THE INPUT

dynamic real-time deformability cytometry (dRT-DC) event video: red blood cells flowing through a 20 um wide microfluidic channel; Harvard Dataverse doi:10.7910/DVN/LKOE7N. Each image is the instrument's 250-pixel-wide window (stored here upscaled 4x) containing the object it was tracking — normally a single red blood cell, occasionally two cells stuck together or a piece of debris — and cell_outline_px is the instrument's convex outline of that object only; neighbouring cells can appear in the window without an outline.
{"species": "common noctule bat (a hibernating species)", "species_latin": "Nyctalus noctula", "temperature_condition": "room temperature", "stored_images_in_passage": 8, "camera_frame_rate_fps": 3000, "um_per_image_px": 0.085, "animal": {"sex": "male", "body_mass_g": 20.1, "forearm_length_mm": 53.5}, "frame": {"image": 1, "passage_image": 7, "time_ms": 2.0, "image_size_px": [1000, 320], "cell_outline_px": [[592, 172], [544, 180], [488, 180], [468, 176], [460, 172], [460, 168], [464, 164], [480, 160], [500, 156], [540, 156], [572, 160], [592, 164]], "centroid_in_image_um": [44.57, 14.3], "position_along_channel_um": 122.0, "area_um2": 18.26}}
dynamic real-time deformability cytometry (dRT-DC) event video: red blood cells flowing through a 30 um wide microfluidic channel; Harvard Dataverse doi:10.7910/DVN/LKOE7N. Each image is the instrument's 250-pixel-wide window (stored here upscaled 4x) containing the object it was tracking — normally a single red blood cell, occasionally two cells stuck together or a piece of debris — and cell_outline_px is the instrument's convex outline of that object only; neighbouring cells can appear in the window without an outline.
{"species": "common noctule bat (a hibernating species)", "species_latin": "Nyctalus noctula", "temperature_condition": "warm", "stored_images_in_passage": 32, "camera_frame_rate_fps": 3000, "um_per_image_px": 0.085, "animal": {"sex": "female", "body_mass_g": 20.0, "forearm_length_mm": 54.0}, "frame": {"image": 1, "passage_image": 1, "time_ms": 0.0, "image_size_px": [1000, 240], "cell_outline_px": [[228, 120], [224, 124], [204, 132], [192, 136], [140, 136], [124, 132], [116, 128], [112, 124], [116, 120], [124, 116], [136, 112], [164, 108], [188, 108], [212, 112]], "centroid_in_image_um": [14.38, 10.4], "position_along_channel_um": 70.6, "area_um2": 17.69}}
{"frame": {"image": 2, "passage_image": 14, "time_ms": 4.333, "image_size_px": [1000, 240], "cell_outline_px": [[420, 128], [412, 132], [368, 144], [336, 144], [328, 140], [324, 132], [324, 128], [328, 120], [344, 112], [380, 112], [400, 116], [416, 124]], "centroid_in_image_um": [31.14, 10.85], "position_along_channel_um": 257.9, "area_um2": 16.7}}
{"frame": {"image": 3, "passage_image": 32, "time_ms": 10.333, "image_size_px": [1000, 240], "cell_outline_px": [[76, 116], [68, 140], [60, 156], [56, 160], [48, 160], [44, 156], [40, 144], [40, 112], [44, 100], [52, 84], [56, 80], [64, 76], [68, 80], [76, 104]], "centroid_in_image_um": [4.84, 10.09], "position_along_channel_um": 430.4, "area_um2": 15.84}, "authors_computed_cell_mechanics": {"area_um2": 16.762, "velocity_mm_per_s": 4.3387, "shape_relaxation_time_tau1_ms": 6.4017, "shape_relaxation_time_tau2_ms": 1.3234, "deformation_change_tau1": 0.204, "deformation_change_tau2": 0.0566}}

JOB
Go through the data and return every record exactly.

WRITTEN ANSWER
dynamic real-time deformability cytometry (dRT-DC) event video: red blood cells flowing through a 20 um wide microfluidic channel; Harvard Dataverse doi:10.7910/DVN/LKOE7N. Each image is the instrument's 250-pixel-wide window (stored here upscaled 4x) containing the object it was tracking — normally a single red blood cell, occasionally two cells stuck together or a piece of debris — and cell_outline_px is the instrument's convex outline of that object only; neighbouring cells can appear in the window without an outline.
{"species": "common noctule bat (a hibernating species)", "species_latin": "Nyctalus noctula", "temperature_condition": "room temperature", "stored_images_in_passage": 8, "camera_frame_rate_fps": 3000, "um_per_image_px": 0.085, "animal": {"sex": "male", "body_mass_g": 20.1, "forearm_length_mm": 53.5}, "frame": {"image": 1, "passage_image": 7, "time_ms": 2.0, "image_size_px": [1000, 320], "cell_outline_px": [[592, 172], [544, 180], [488, 180], [468, 176], [460, 172], [460, 168], [464, 164], [480, 160], [500, 156], [540, 156], [572, 160], [592, 164]], "centroid_in_image_um": [44.57, 14.3], "position_along_channel_um": 122.0, "area_um2": 18.26}}
dynamic real-time deformability cytometry (dRT-DC) event video: red blood cells flowing through a 30 um wide microfluidic channel; Harvard Dataverse doi:10.7910/DVN/LKOE7N. Each image is the instrument's 250-pixel-wide window (stored here upscaled 4x) containing the object it was tracking — normally a single red blood cell, occasionally two cells stuck together or a piece of debris — and cell_outline_px is the instrument's convex outline of that object only; neighbouring cells can appear in the window without an outline.
{"species": "common noctule bat (a hibernating species)", "species_latin": "Nyctalus noctula", "temperature_condition": "warm", "stored_images_in_passage": 32, "camera_frame_rate_fps": 3000, "um_per_image_px": 0.085, "animal": {"sex": "female", "body_mass_g": 20.0, "forearm_length_mm": 54.0}, "frame": {"image": 1, "passage_image": 1, "time_ms": 0.0, "image_size_px": [1000, 240], "cell_outline_px": [[228, 120], [224, 124], [204, 132], [192, 136], [140, 136], [124, 132], [116, 128], [112, 124], [116, 120], [124, 116], [136, 112], [164, 108], [188, 108], [212, 112]], "centroid_in_image_um": [14.38, 10.4], "position_along_channel_um": 70.6, "area_um2": 17.69}}
{"frame": {"image": 2, "passage_image": 14, "time_ms": 4.333, "image_size_px": [1000, 240], "cell_outline_px": [[420, 128], [412, 132], [368, 144], [336, 144], [328, 140], [324, 132], [324, 128], [328, 120], [344, 112], [380, 112], [400, 116], [416, 124]], "centroid_in_image_um": [31.14, 10.85], "position_along_channel_um": 257.9, "area_um2": 16.7}}
{"frame": {"image": 3, "passage_image": 32, "time_ms": 10.333, "image_size_px": [1000, 240], "cell_outline_px": [[76, 116], [68, 140], [60, 156], [56, 160], [48, 160], [44, 156], [40, 144], [40, 112], [44, 100], [52, 84], [56, 80], [64, 76], [68, 80], [76, 104]], "centroid_in_image_um": [4.84, 10.09], "position_along_channel_um": 430.4, "area_um2": 15.84}, "authors_computed_cell_mechanics": {"area_um2": 16.762, "velocity_mm_per_s": 4.3387, "shape_relaxation_time_tau1_ms": 6.4017, "shape_relaxation_time_tau2_ms": 1.3234, "deformation_change_tau1": 0.204, "deformation_change_tau2": 0.0566}}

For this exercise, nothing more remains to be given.